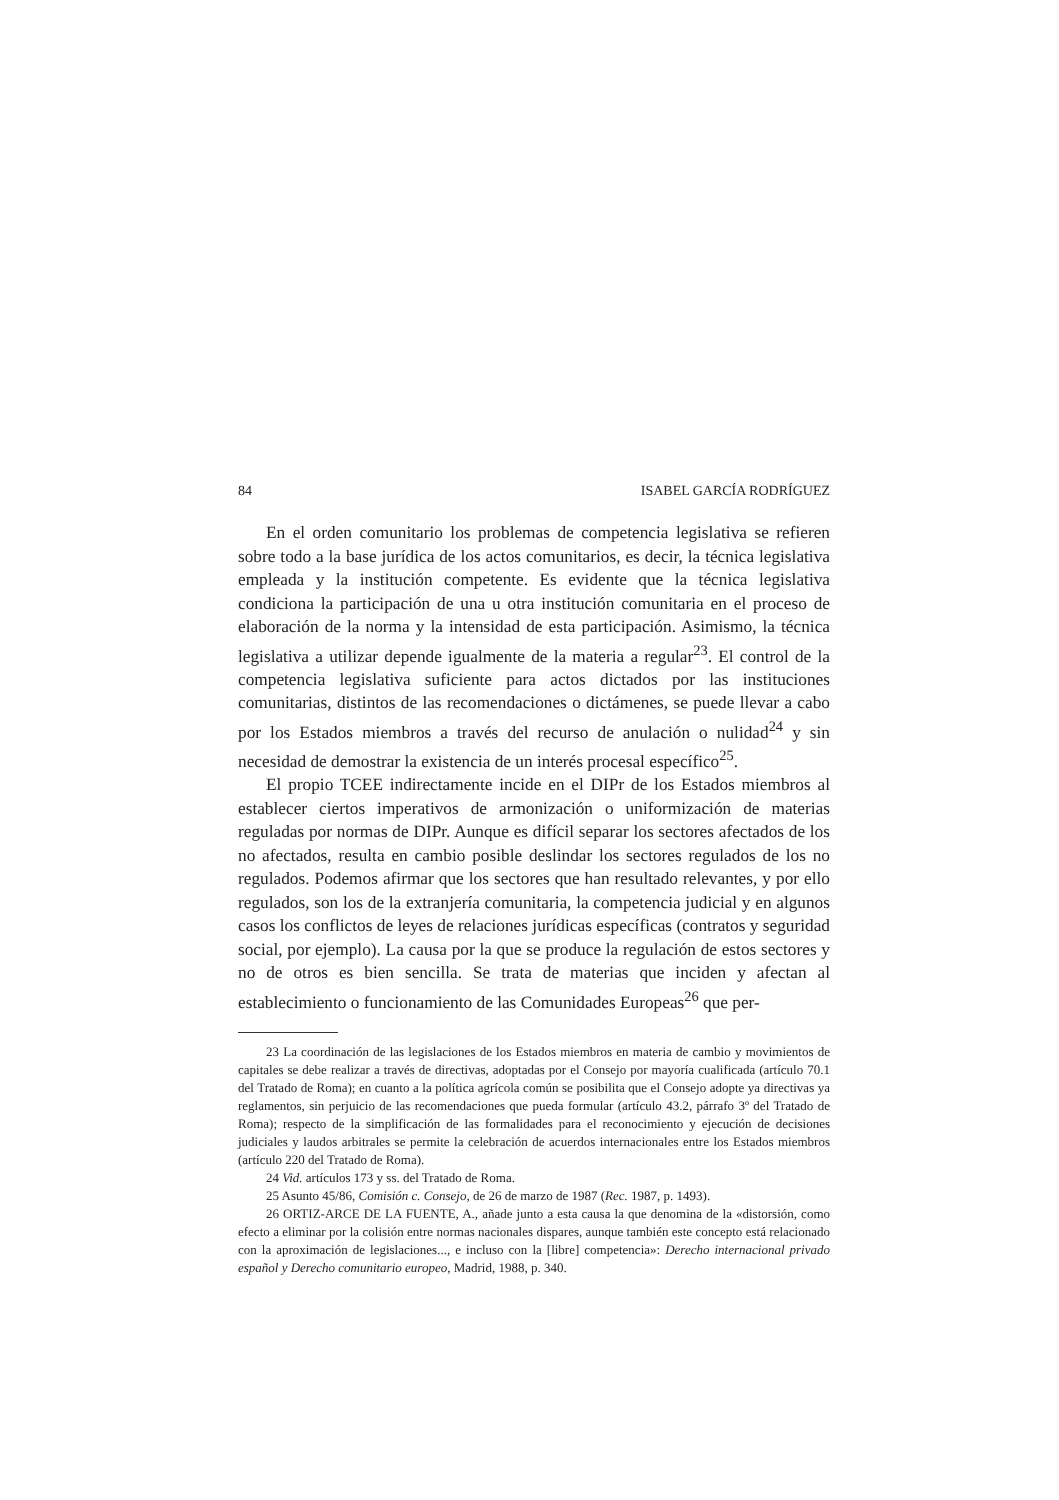84 ISABEL GARCÍA RODRÍGUEZ
En el orden comunitario los problemas de competencia legislativa se refieren sobre todo a la base jurídica de los actos comunitarios, es decir, la técnica legislativa empleada y la institución competente. Es evidente que la técnica legislativa condiciona la participación de una u otra institución comunitaria en el proceso de elaboración de la norma y la intensidad de esta participación. Asimismo, la técnica legislativa a utilizar depende igualmente de la materia a regular<sup>23</sup>. El control de la competencia legislativa suficiente para actos dictados por las instituciones comunitarias, distintos de las recomendaciones o dictámenes, se puede llevar a cabo por los Estados miembros a través del recurso de anulación o nulidad<sup>24</sup> y sin necesidad de demostrar la existencia de un interés procesal específico<sup>25</sup>.
El propio TCEE indirectamente incide en el DIPr de los Estados miembros al establecer ciertos imperativos de armonización o uniformización de materias reguladas por normas de DIPr. Aunque es difícil separar los sectores afectados de los no afectados, resulta en cambio posible deslindar los sectores regulados de los no regulados. Podemos afirmar que los sectores que han resultado relevantes, y por ello regulados, son los de la extranjería comunitaria, la competencia judicial y en algunos casos los conflictos de leyes de relaciones jurídicas específicas (contratos y seguridad social, por ejemplo). La causa por la que se produce la regulación de estos sectores y no de otros es bien sencilla. Se trata de materias que inciden y afectan al establecimiento o funcionamiento de las Comunidades Europeas<sup>26</sup> que per-
23 La coordinación de las legislaciones de los Estados miembros en materia de cambio y movimientos de capitales se debe realizar a través de directivas, adoptadas por el Consejo por mayoría cualificada (artículo 70.1 del Tratado de Roma); en cuanto a la política agrícola común se posibilita que el Consejo adopte ya directivas ya reglamentos, sin perjuicio de las recomendaciones que pueda formular (artículo 43.2, párrafo 3º del Tratado de Roma); respecto de la simplificación de las formalidades para el reconocimiento y ejecución de decisiones judiciales y laudos arbitrales se permite la celebración de acuerdos internacionales entre los Estados miembros (artículo 220 del Tratado de Roma).
24 Vid. artículos 173 y ss. del Tratado de Roma.
25 Asunto 45/86, Comisión c. Consejo, de 26 de marzo de 1987 (Rec. 1987, p. 1493).
26 ORTIZ-ARCE DE LA FUENTE, A., añade junto a esta causa la que denomina de la «distorsión, como efecto a eliminar por la colisión entre normas nacionales dispares, aunque también este concepto está relacionado con la aproximación de legislaciones..., e incluso con la [libre] competencia»: Derecho internacional privado español y Derecho comunitario europeo, Madrid, 1988, p. 340.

# What needs to be done
Leave the pictures out and print the records above exactly as they stand.

# Problem solution
84 ISABEL GARCÍA RODRÍGUEZ
En el orden comunitario los problemas de competencia legislativa se refieren sobre todo a la base jurídica de los actos comunitarios, es decir, la técnica legislativa empleada y la institución competente. Es evidente que la técnica legislativa condiciona la participación de una u otra institución comunitaria en el proceso de elaboración de la norma y la intensidad de esta participación. Asimismo, la técnica legislativa a utilizar depende igualmente de la materia a regular<sup>23</sup>. El control de la competencia legislativa suficiente para actos dictados por las instituciones comunitarias, distintos de las recomendaciones o dictámenes, se puede llevar a cabo por los Estados miembros a través del recurso de anulación o nulidad<sup>24</sup> y sin necesidad de demostrar la existencia de un interés procesal específico<sup>25</sup>.
El propio TCEE indirectamente incide en el DIPr de los Estados miembros al establecer ciertos imperativos de armonización o uniformización de materias reguladas por normas de DIPr. Aunque es difícil separar los sectores afectados de los no afectados, resulta en cambio posible deslindar los sectores regulados de los no regulados. Podemos afirmar que los sectores que han resultado relevantes, y por ello regulados, son los de la extranjería comunitaria, la competencia judicial y en algunos casos los conflictos de leyes de relaciones jurídicas específicas (contratos y seguridad social, por ejemplo). La causa por la que se produce la regulación de estos sectores y no de otros es bien sencilla. Se trata de materias que inciden y afectan al establecimiento o funcionamiento de las Comunidades Europeas<sup>26</sup> que per-
23 La coordinación de las legislaciones de los Estados miembros en materia de cambio y movimientos de capitales se debe realizar a través de directivas, adoptadas por el Consejo por mayoría cualificada (artículo 70.1 del Tratado de Roma); en cuanto a la política agrícola común se posibilita que el Consejo adopte ya directivas ya reglamentos, sin perjuicio de las recomendaciones que pueda formular (artículo 43.2, párrafo 3º del Tratado de Roma); respecto de la simplificación de las formalidades para el reconocimiento y ejecución de decisiones judiciales y laudos arbitrales se permite la celebración de acuerdos internacionales entre los Estados miembros (artículo 220 del Tratado de Roma).
24 Vid. artículos 173 y ss. del Tratado de Roma.
25 Asunto 45/86, Comisión c. Consejo, de 26 de marzo de 1987 (Rec. 1987, p. 1493).
26 ORTIZ-ARCE DE LA FUENTE, A., añade junto a esta causa la que denomina de la «distorsión, como efecto a eliminar por la colisión entre normas nacionales dispares, aunque también este concepto está relacionado con la aproximación de legislaciones..., e incluso con la [libre] competencia»: Derecho internacional privado español y Derecho comunitario europeo, Madrid, 1988, p. 340.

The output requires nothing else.